Продолжите текст о немецких писателях при нацистском режиме, начав сразу после его последнего предложения.

→ ФРАГМЕНТ ДОКУМЕНТА:
----

В условиях быстро разраставшейся цензуры и контроля со стороны нацистов лишь немногие авторы могли продолжать создавать качественные работы в Германии после 1933 г. Даже консервативные писатели так или иначе пытались дистанцироваться от режима. Поэт Стефан Георге, собравший вокруг себя круг сторонников, приверженных идее возрождения «тайной Германии», которая должна была смести материализм Веймара, предложил свое «духовное сотрудничество» «новому национальному движению» в 1933 г., но отказался присоединяться к какой-либо нацистской литературной или культурной организации. Среди его учеников также были евреи. Георге умер в декабре 1933 г., но другой выдающийся радикально-консервативный писатель Эрнст Юнгер, близкий нацистам в 1920-х, прожил еще долго, практически до самого конца XX века, разменяв вторую сотню лет. Юнгер, которого Гитлер обожал за прославление солдатской жизни в романе «В стальных грозах», посвященном Первой мировой войне, понял, что терроризм Третьего рейха был совершенно для него неприемлем, и обратился во «внутреннюю эмиграцию», как это стали называть впоследствии. Как и многие другие, пошедшие на это, он писал романы без четкой привязки к эпохе — большое число писателей предпочитали Средние века, — и даже если в них иногда выражалась осторожная критика террора и диктатуры в целом, их все равно печатали, продавали и рецензировали до тех пор, пока в них не появлялась открытая критика режима[950].
Выдающиеся личности, такие как ранее совершенно аполитичный писатель-экспрессионист Готфрид Бенн, ставшие горячими сторонниками нового режима, были редким явлением. К концу 1933 г. в Германии практически не осталось сколько-нибудь талантливого или уважаемого писателя. Наверное, единственным исключением был драматург Герхарт Гауптман, лауреат Нобелевской премии по литературе в 1912 г. Однако ему было за 70, когда Гитлер стал канцлером, и пик его творческой жизни, когда он получил признание за свои волнующие драмы о бедности и эксплуатации, уже давно прошел. Он продолжал писать и внешне пытался показать свою лояльность, отдавая нацистское приветствие и участвуя в хоровом исполнении Песни Хорста Весселя. Но он не вошел в ряды национал-социалистов, а его натуралистические пьесы часто подвергались критике нацистов за их якобы негативные настроения. Одному венгерскому писателю, встретившемуся с Гауптманом в Рапалло в 1938 г., пришлось выслушать длиннейший список жалоб на Гитлера. Гауптман с горечью говорил, что Гитлер разрушил Германию, а вскоре разрушит и весь мир. Почему тогда тот не покинул страну, спросил венгр. «Потому что я трус, понимаете? — гневно воскликнул Гауптман. — Я трус, понимаете? Я трус»[951].

----

→ СПИСОК СТРОК:
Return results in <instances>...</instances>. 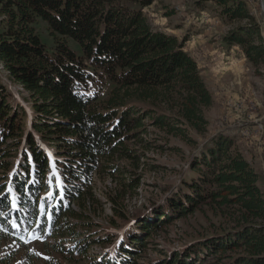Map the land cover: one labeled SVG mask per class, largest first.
Returning <instances> with one entry per match:
<instances>
[{"label": "trees", "instance_id": "obj_1", "mask_svg": "<svg viewBox=\"0 0 264 264\" xmlns=\"http://www.w3.org/2000/svg\"><path fill=\"white\" fill-rule=\"evenodd\" d=\"M154 2L0 0V63L30 95L38 133L27 131L29 113L14 106L0 77V247L12 237L22 244L36 238L44 246L51 238L60 255L84 256L97 240H90L92 231L80 234L78 222L90 225L84 218L109 203L117 218L109 221L114 233L106 238L112 241L88 264H264V177L234 137L217 134L201 142L192 135L207 133L205 111L214 99L186 39L149 20L145 8ZM197 3L216 4L222 16L245 20L224 37L225 45L264 63V36L247 0ZM39 17L55 36L52 53L34 26ZM68 38L80 43L82 54ZM145 119L196 147L186 179L169 199L129 213L125 200L136 180L133 162L122 161L135 155L127 140L147 131ZM103 172L122 186L104 191L105 202L96 183ZM204 207L228 227L188 244L183 256L137 257L166 223L160 217L181 218ZM66 239L69 247L58 241ZM35 257L20 264H35Z\"/></svg>", "mask_w": 264, "mask_h": 264}, {"label": "rangeland", "instance_id": "obj_2", "mask_svg": "<svg viewBox=\"0 0 264 264\" xmlns=\"http://www.w3.org/2000/svg\"><path fill=\"white\" fill-rule=\"evenodd\" d=\"M247 2L264 36L263 1ZM206 5L207 7L200 6L197 0H155L145 8V13L154 27L174 34L182 40L186 39V49L198 60L202 76L212 93L213 105L205 111L209 120L208 131L205 135H200L191 130L192 135L201 142L217 134L234 137L236 146L264 177V63L256 65L245 56L239 46L225 45L224 37L247 22L230 20L222 16L219 12L220 7L216 4ZM2 26L0 21V30ZM34 26L52 53L56 40L47 21L39 17ZM68 42L78 54H82L79 42L73 38H68ZM3 70L4 65L0 63V77L12 94L10 100L16 107H25L29 113L26 118V129L28 132L34 131L31 124L35 120V113L32 110L30 95ZM144 121L147 131L140 137H128L127 140L130 147L135 149L134 157L122 161L126 165H132L133 162L131 177L132 180H136V187L127 191L128 197L125 200L129 213L143 206L150 207L154 200L161 197L169 199L173 189L186 179L188 159L196 147L158 126L150 125L149 119ZM54 150L55 147L51 152ZM97 177L96 183L102 201L105 202L107 197L104 191H112V188L122 190L121 183L115 181L108 172H103L101 178L99 175ZM261 184L264 188V178ZM71 206L77 205L72 203ZM145 215L147 218L150 214ZM171 217L172 219H167ZM160 219L166 223L155 228L145 250L137 254L142 260L160 254L165 258L168 253L181 254L188 244L228 227L224 218L209 207L198 209L181 218L167 214ZM110 220H117L115 210L109 203H104L103 207L96 206L95 214L84 218L83 222H90V225H80L82 222H78L77 230L80 234L84 236L92 231L90 240H97L84 256L79 255L77 251L73 254L60 255L55 252L53 245L56 242L51 238L47 240V246H44L45 242H36V238L33 239V243L22 244L12 237L0 247V264L28 262L32 254L36 256L35 264H46V261L54 264H88L95 255H103L108 242L112 241L106 238L110 235L109 231L114 233L112 230L114 227L109 224ZM137 232L140 233L141 230L138 229ZM58 241L69 247L67 239ZM130 245L134 244L131 242Z\"/></svg>", "mask_w": 264, "mask_h": 264}, {"label": "snow or ice", "instance_id": "obj_3", "mask_svg": "<svg viewBox=\"0 0 264 264\" xmlns=\"http://www.w3.org/2000/svg\"><path fill=\"white\" fill-rule=\"evenodd\" d=\"M57 183L59 184V181ZM9 191L11 192V189H9ZM49 195H51V193H49Z\"/></svg>", "mask_w": 264, "mask_h": 264}, {"label": "water", "instance_id": "obj_4", "mask_svg": "<svg viewBox=\"0 0 264 264\" xmlns=\"http://www.w3.org/2000/svg\"><path fill=\"white\" fill-rule=\"evenodd\" d=\"M263 1V5H264V0H262Z\"/></svg>", "mask_w": 264, "mask_h": 264}]
</instances>
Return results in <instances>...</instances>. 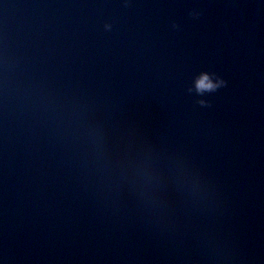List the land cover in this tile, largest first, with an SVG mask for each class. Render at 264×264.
I'll list each match as a JSON object with an SVG mask.
<instances>
[{"label":"water","instance_id":"1","mask_svg":"<svg viewBox=\"0 0 264 264\" xmlns=\"http://www.w3.org/2000/svg\"><path fill=\"white\" fill-rule=\"evenodd\" d=\"M0 264H264V0H0Z\"/></svg>","mask_w":264,"mask_h":264},{"label":"clouds","instance_id":"2","mask_svg":"<svg viewBox=\"0 0 264 264\" xmlns=\"http://www.w3.org/2000/svg\"><path fill=\"white\" fill-rule=\"evenodd\" d=\"M219 85H216V87H218ZM206 87H213V86H211V85H206Z\"/></svg>","mask_w":264,"mask_h":264}]
</instances>
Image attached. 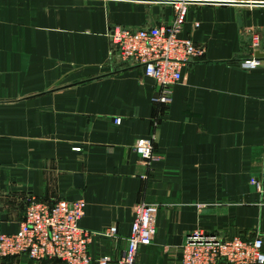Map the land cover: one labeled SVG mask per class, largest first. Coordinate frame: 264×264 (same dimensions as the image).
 Returning a JSON list of instances; mask_svg holds the SVG:
<instances>
[{
	"label": "crops",
	"instance_id": "crops-1",
	"mask_svg": "<svg viewBox=\"0 0 264 264\" xmlns=\"http://www.w3.org/2000/svg\"><path fill=\"white\" fill-rule=\"evenodd\" d=\"M173 16L169 0H0V233L16 230L30 198H82L87 252L108 264H118L139 201L158 209L133 264H181L194 230L264 235V192L249 182L264 163V57L238 65L264 53V0L186 5L179 36L202 52L164 106L140 66L109 53L106 33ZM139 138L150 140L149 160L132 150ZM109 226L113 236L99 234ZM0 264L63 263L6 255Z\"/></svg>",
	"mask_w": 264,
	"mask_h": 264
},
{
	"label": "built area",
	"instance_id": "built-area-1",
	"mask_svg": "<svg viewBox=\"0 0 264 264\" xmlns=\"http://www.w3.org/2000/svg\"><path fill=\"white\" fill-rule=\"evenodd\" d=\"M174 16L169 24L129 30L114 26L106 35L109 53L121 62L140 66L143 76L149 78L157 90L154 102L166 105L170 87L181 79V68L201 54L202 47L187 37L179 36L186 14V5L198 0H169ZM257 37L252 36V45ZM242 69L258 65L251 55L238 63ZM119 117L113 119L119 123ZM132 150L142 159L153 157L150 140L139 138ZM249 182L264 192V163L259 176ZM85 202L82 198L57 199L51 205L30 198L24 207L22 219L13 233H0V257L23 255L31 260L57 259L63 264H108V258H92L87 252L91 233L78 226ZM158 206L139 201L133 205V216L125 248L118 264H133L139 246L150 244ZM99 234L110 237L115 227L109 226ZM223 259L230 264H262L264 262V235L242 241L237 237L218 239L214 235L194 230L181 244V264H214Z\"/></svg>",
	"mask_w": 264,
	"mask_h": 264
},
{
	"label": "water",
	"instance_id": "water-1",
	"mask_svg": "<svg viewBox=\"0 0 264 264\" xmlns=\"http://www.w3.org/2000/svg\"><path fill=\"white\" fill-rule=\"evenodd\" d=\"M199 1V0H198ZM236 22L238 25H240V15L239 14H236ZM254 56L257 58V57H264V53H261V52H254ZM74 177H78L80 178L79 174L75 175ZM79 185V184H78Z\"/></svg>",
	"mask_w": 264,
	"mask_h": 264
}]
</instances>
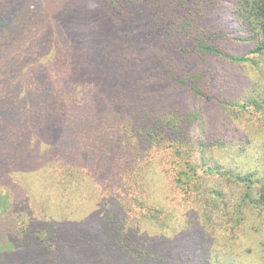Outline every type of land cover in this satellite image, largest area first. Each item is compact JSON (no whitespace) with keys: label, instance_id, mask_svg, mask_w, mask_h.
Returning a JSON list of instances; mask_svg holds the SVG:
<instances>
[{"label":"trees","instance_id":"trees-1","mask_svg":"<svg viewBox=\"0 0 264 264\" xmlns=\"http://www.w3.org/2000/svg\"><path fill=\"white\" fill-rule=\"evenodd\" d=\"M218 3L0 0V264H181L191 253L186 236L165 233L177 218L161 189L167 173L187 197L198 190L199 113L146 97L189 88L198 55L264 60V0L223 9L256 44L241 57L204 22ZM53 43L58 59L40 64ZM254 202L264 212V185Z\"/></svg>","mask_w":264,"mask_h":264},{"label":"rangeland","instance_id":"rangeland-1","mask_svg":"<svg viewBox=\"0 0 264 264\" xmlns=\"http://www.w3.org/2000/svg\"><path fill=\"white\" fill-rule=\"evenodd\" d=\"M237 3L238 0H219L218 8L204 11L203 18L210 30H216L214 43L222 51L241 57L248 55L256 44L242 42L250 35H241L246 31L240 22L234 21L236 13H228L230 21L225 16L223 9L235 10ZM148 44V50L155 45L154 41ZM57 45L60 44L53 43L50 51L41 55L40 64L49 66L58 59ZM248 56L259 65L235 63L225 56L198 55L199 59L192 60L201 73L195 75L194 67L190 69L189 88L197 86L202 94H194L186 87L169 86L163 89V95L146 97V104H157L161 109L175 104L199 113L190 128L191 143L205 147L200 153L202 160L196 154L192 159L200 166L198 177L193 178L198 190L194 189L187 197L183 189L169 182L167 173L163 177L165 192L161 189L164 195L170 193L166 197H174L169 204L176 208L178 219L170 223L165 233L186 236L191 242V253L186 256L183 249L185 258L181 264H264V212L254 202L264 185V109L260 107V104L264 106V60L259 55ZM26 69L23 67V77ZM35 81H38L36 73ZM45 143L44 148L50 146ZM15 158L22 160V156ZM208 166L216 167L218 172L207 171ZM239 177L253 181L249 184ZM70 194L67 190L66 197ZM161 233L158 230L152 240ZM22 262L29 264L27 259Z\"/></svg>","mask_w":264,"mask_h":264}]
</instances>
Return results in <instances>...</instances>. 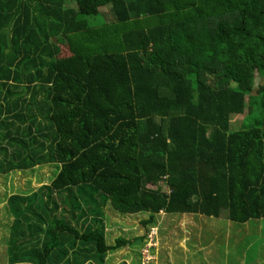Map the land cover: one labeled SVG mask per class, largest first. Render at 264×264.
<instances>
[{
  "label": "trees",
  "instance_id": "obj_1",
  "mask_svg": "<svg viewBox=\"0 0 264 264\" xmlns=\"http://www.w3.org/2000/svg\"><path fill=\"white\" fill-rule=\"evenodd\" d=\"M47 164L9 264H105L107 204L264 219V0H0V174Z\"/></svg>",
  "mask_w": 264,
  "mask_h": 264
},
{
  "label": "rangeland",
  "instance_id": "obj_2",
  "mask_svg": "<svg viewBox=\"0 0 264 264\" xmlns=\"http://www.w3.org/2000/svg\"><path fill=\"white\" fill-rule=\"evenodd\" d=\"M97 17L96 21H107L113 18V14L108 6H103ZM253 109L257 111L255 106ZM246 112L231 117L230 131L250 124L251 119H245ZM55 173L56 165L47 164L32 170L0 174V264H9L7 247L13 216L7 197L11 194L29 195L42 184H48ZM102 208L107 243L113 244L119 236L139 240L109 252L105 264L123 261L126 264H264V219H251L241 224L229 221L224 214L213 218L200 214L160 213L154 224L144 225L141 220L148 217L147 212L123 214L109 204ZM30 210L38 211L37 205ZM31 218L34 223V216ZM72 223L81 224L75 219ZM152 229L156 234L150 241ZM30 236L36 235H25V239Z\"/></svg>",
  "mask_w": 264,
  "mask_h": 264
},
{
  "label": "built area",
  "instance_id": "obj_3",
  "mask_svg": "<svg viewBox=\"0 0 264 264\" xmlns=\"http://www.w3.org/2000/svg\"><path fill=\"white\" fill-rule=\"evenodd\" d=\"M155 234H156V230L152 229L150 232V241H153V237L155 236Z\"/></svg>",
  "mask_w": 264,
  "mask_h": 264
},
{
  "label": "water",
  "instance_id": "obj_4",
  "mask_svg": "<svg viewBox=\"0 0 264 264\" xmlns=\"http://www.w3.org/2000/svg\"><path fill=\"white\" fill-rule=\"evenodd\" d=\"M137 241H139V240H135V241H133V243H137ZM119 264H121V263H119Z\"/></svg>",
  "mask_w": 264,
  "mask_h": 264
}]
</instances>
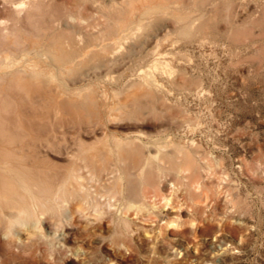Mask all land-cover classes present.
<instances>
[{
  "label": "rangeland",
  "instance_id": "1",
  "mask_svg": "<svg viewBox=\"0 0 264 264\" xmlns=\"http://www.w3.org/2000/svg\"><path fill=\"white\" fill-rule=\"evenodd\" d=\"M80 4L53 0L50 11L63 23L49 31L71 35L65 21ZM190 12L204 18L192 36L158 22L160 46L151 37L130 57L90 61L81 76L66 75L73 62L36 58L42 70L62 79L68 96L79 98L82 90L94 108L72 106L63 95L67 117L38 121L40 136L72 146L70 155L79 139L107 144L94 162L103 170L98 185L88 179L86 160L77 161L102 199L117 191V169L133 171L138 182L139 165L150 161L146 179L139 180L149 208L139 210L135 202L113 222L112 212L121 207L109 211L103 203L98 222L72 221L77 228L67 249L58 238L53 242L48 224L50 244L37 238L15 249L0 235V264H264V0H214ZM144 75L155 82L141 84ZM50 152L60 172L69 166L64 150Z\"/></svg>",
  "mask_w": 264,
  "mask_h": 264
},
{
  "label": "bare ground",
  "instance_id": "2",
  "mask_svg": "<svg viewBox=\"0 0 264 264\" xmlns=\"http://www.w3.org/2000/svg\"><path fill=\"white\" fill-rule=\"evenodd\" d=\"M1 1L4 7L0 9V235L10 248H25L37 238L48 242L58 238L60 246L67 249L65 243L72 232L70 230L77 228L72 221L98 222L104 213V204L109 211L121 207V211L112 212L113 222L120 219L123 212L134 208L135 202L138 203L135 208L139 210L149 208L147 196L143 193L145 183L142 185L141 181L145 178V165L150 161H146L144 167L139 165L141 175L138 182L128 168L120 172L117 169V175L113 171L119 186L117 191L111 190L105 199L98 197L96 188L93 189L95 184L89 186L86 183L87 178L81 172L82 168L77 167V161L86 160L92 167L88 179L98 185L103 181V170L94 167V162L104 148H108L107 144L98 140L89 145L79 139L77 152L70 155L72 146L61 144L51 135L40 136L36 126L38 121H59L66 116L62 99L67 91L63 90L62 79L55 73L42 70L36 58L62 66L73 62L66 69V75L81 76L90 61L103 57L111 63L117 60L115 57H130L148 44L151 37H155L160 46L158 22L160 28L167 29L172 25L180 35L192 36L195 25H198L196 21L204 18H193L190 9L214 0H81L79 13L70 12L65 21L72 30L71 35L56 32L63 20L50 11L53 0ZM230 7L228 4L226 10ZM92 8L94 11H89ZM100 17H104L105 29L100 28ZM53 25L55 29L50 32ZM93 28L98 35L92 34ZM152 32L157 34L153 36ZM140 82L145 85L155 81L144 75ZM77 96L79 98L67 95L66 99L80 109L85 106L94 109L89 94L80 90ZM43 148L47 150L44 153ZM61 150L70 156L71 162L60 172L50 151ZM46 224L50 231L53 230L52 240ZM22 234L26 235L25 239Z\"/></svg>",
  "mask_w": 264,
  "mask_h": 264
}]
</instances>
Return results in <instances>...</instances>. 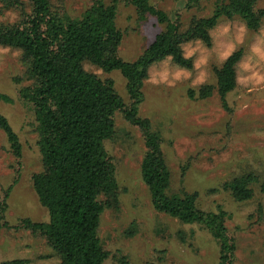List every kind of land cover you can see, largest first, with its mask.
<instances>
[{
  "label": "rangeland",
  "instance_id": "obj_1",
  "mask_svg": "<svg viewBox=\"0 0 264 264\" xmlns=\"http://www.w3.org/2000/svg\"><path fill=\"white\" fill-rule=\"evenodd\" d=\"M21 1L30 12L29 2ZM227 1L149 0L179 22L182 30L196 19L211 16L218 4ZM50 2L54 10L77 18L93 0ZM255 9L264 11V0H256ZM20 11L0 0V23L19 20ZM116 26L122 33L118 54L126 62L135 61L165 28L154 17L140 19L125 0H118ZM210 35V46L199 40L183 44L184 56L193 62L191 69L171 58L148 68L139 116L161 137L171 192L195 194L200 211L223 214L226 236L235 244L232 264H264V20L258 30H251L238 16L223 17ZM239 49L242 57L235 65L236 84L223 102L217 91V70ZM83 68L113 81L124 104H130L127 81L118 70L105 72L87 61ZM32 83L21 50L0 46V96L11 99H0V114L22 145V156L17 158L0 130V209H4L0 264H62L46 238L22 224L24 219L49 220L32 184L33 174L42 170L36 123L19 95ZM205 86L213 89L202 97ZM114 122L113 136L105 147L118 189L98 231L108 252L104 264H218L219 243L208 230L153 207L141 176L146 152L143 135L121 112ZM244 176L251 192L239 200L227 185Z\"/></svg>",
  "mask_w": 264,
  "mask_h": 264
},
{
  "label": "trees",
  "instance_id": "obj_2",
  "mask_svg": "<svg viewBox=\"0 0 264 264\" xmlns=\"http://www.w3.org/2000/svg\"><path fill=\"white\" fill-rule=\"evenodd\" d=\"M27 1L30 12L21 0H3L7 7L21 9V17L13 23H0V46L20 49L33 79L32 85L23 87L19 95L29 105L36 123L42 170L33 174L32 184L49 220L36 223L24 219L22 224L46 238L62 264H104L108 252L98 231L101 217L116 200L118 189L105 143L112 138L115 116L121 112L143 135L146 152L141 176L153 207L182 222L203 226L219 243L218 264H232L235 244L226 236L223 214L200 211L195 194L171 192L161 137L152 131L147 119L139 116V107L148 68L171 58L180 67L191 69L193 62L184 56L183 44L199 40L210 46V31L221 18L238 16L249 29L258 30L264 11L255 9L256 0L222 2L211 16L194 20L185 30L149 0H125L140 19L151 16L165 24L164 30L133 62L124 61L118 54L122 39L116 26L118 0H93L77 18L54 10L50 0ZM241 57V49L234 51L217 70V91L223 102L235 87V65ZM86 61L105 72L118 70L122 74L127 81L128 106L113 81L83 68ZM212 89L203 87L201 96H208ZM0 99L11 101L4 95ZM0 130L13 154L21 158L19 137L2 114ZM248 184L249 179L244 176L227 186L239 200H244L250 196ZM2 211L1 206V217Z\"/></svg>",
  "mask_w": 264,
  "mask_h": 264
}]
</instances>
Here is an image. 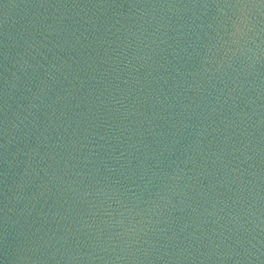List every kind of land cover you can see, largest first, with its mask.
I'll use <instances>...</instances> for the list:
<instances>
[{"label": "water", "instance_id": "obj_1", "mask_svg": "<svg viewBox=\"0 0 264 264\" xmlns=\"http://www.w3.org/2000/svg\"><path fill=\"white\" fill-rule=\"evenodd\" d=\"M0 264H264V0H0Z\"/></svg>", "mask_w": 264, "mask_h": 264}]
</instances>
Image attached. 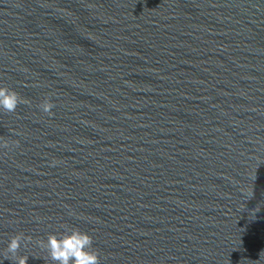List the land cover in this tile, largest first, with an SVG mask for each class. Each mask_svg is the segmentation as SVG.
I'll return each instance as SVG.
<instances>
[{
  "label": "water",
  "instance_id": "1",
  "mask_svg": "<svg viewBox=\"0 0 264 264\" xmlns=\"http://www.w3.org/2000/svg\"><path fill=\"white\" fill-rule=\"evenodd\" d=\"M0 85V264H264V0H0Z\"/></svg>",
  "mask_w": 264,
  "mask_h": 264
},
{
  "label": "clouds",
  "instance_id": "2",
  "mask_svg": "<svg viewBox=\"0 0 264 264\" xmlns=\"http://www.w3.org/2000/svg\"><path fill=\"white\" fill-rule=\"evenodd\" d=\"M26 101L13 89L0 85V111L15 112L18 105ZM54 104L45 99L39 106L40 111L51 114ZM5 148L18 145H2ZM30 242V241H28ZM22 246H26L21 234L12 237L6 246L8 255L5 260L11 264H27L29 257L18 255ZM40 247L47 255L51 264H101L100 254L94 250V241L90 234L75 226L63 224L60 230L49 233L46 240L40 242Z\"/></svg>",
  "mask_w": 264,
  "mask_h": 264
}]
</instances>
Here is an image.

----

→ ОТВЕТ:
III
Потеря огромного числа выдающихся писателей разного рода сопровождалась похожим исходом среди художников и живописцев. Здесь также прослеживалась параллель с волной преследований, которые обрушились на музыкальный мир Германии в то же время. Однако в мире живописи эти гонения помимо прочего подогревались личным крайне негативным отношением к модернизму Гитлера, который считал себя в душе художником. В «Моей борьбе» он утверждал, что модернистское искусство было продуктом еврейской подрывной работы и «патологическим порождением безумных и деградировавших людей». Его взгляды разделял Альфред Розенберг, который придерживался решительно традиционалистского взгляда на природу и функцию живописи и скульптуры. В 1920-х гг. музыка в Германии уже не была доминирующей силой, какой она являлась в XVIII и XIX вв., а немецкая живопись, освобожденная экспрессионизмом, абстракционизмом и другими течениями, переживала удивительное возрождение в первые три десятилетия XX века, превзойдя даже литературу в качестве самой заметной и успешной на мировой арене формы искусства. Именно с ней теперь собирались покончить нацисты во главе с Альфредом Розенбергом, следуя пункту 25 программы нацистской партии от 1920 г., в котором говорилось: «мы требуем судебного преследования для всех направлений в искусстве и литературе любого рода, которые разрушают нашу жизнь как единой нации»[952].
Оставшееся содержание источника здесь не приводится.